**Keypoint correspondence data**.
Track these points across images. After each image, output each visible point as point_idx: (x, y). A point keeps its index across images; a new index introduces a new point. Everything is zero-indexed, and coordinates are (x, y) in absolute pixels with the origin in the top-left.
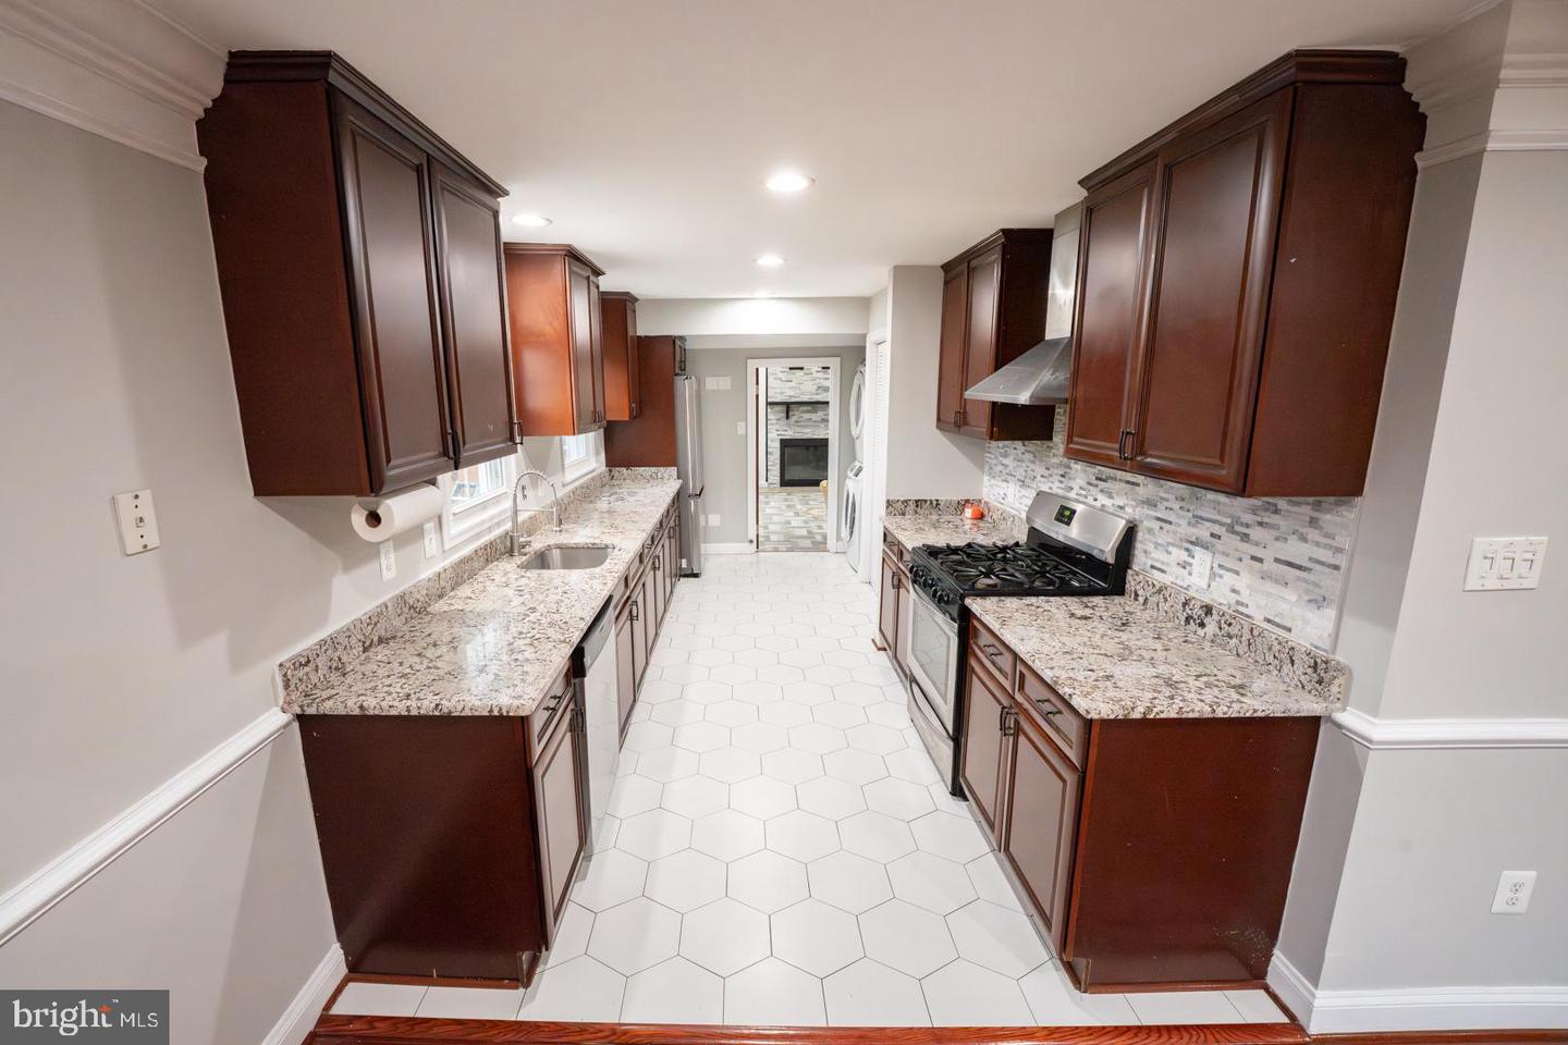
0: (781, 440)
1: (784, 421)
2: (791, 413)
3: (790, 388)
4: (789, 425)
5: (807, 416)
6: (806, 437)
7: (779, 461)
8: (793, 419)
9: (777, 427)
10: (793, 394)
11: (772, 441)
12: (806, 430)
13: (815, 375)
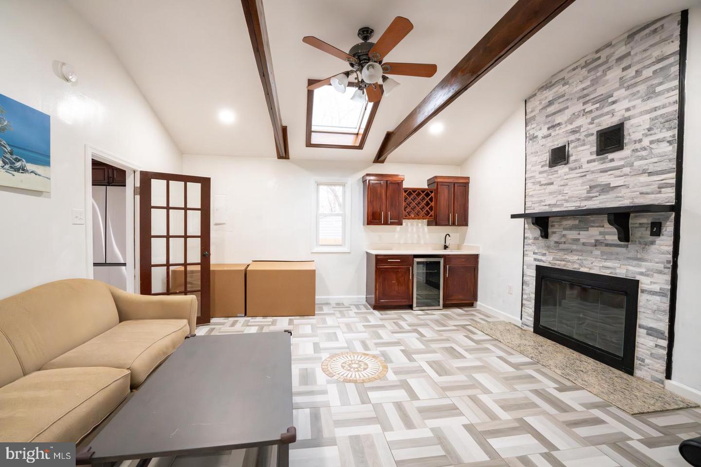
0: (539, 269)
1: (542, 241)
2: (550, 230)
3: (551, 193)
4: (548, 247)
5: (572, 235)
6: (570, 267)
7: (533, 296)
8: (553, 238)
9: (534, 248)
10: (553, 202)
11: (529, 266)
12: (570, 257)
13: (586, 167)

**Required action**.
Find every line in the entries above that contains the string "zero", treating uppercase and lowercase as different, and copy each of those lines in full.

**Answer below**.
Track these points across images. After each image, output each visible point as point_idx: (x, y). A point keeps its index across images; a new index introduces a new point. Everything is zero-indexed, and coordinates are (x, y) in absolute pixels with the origin in the top-left.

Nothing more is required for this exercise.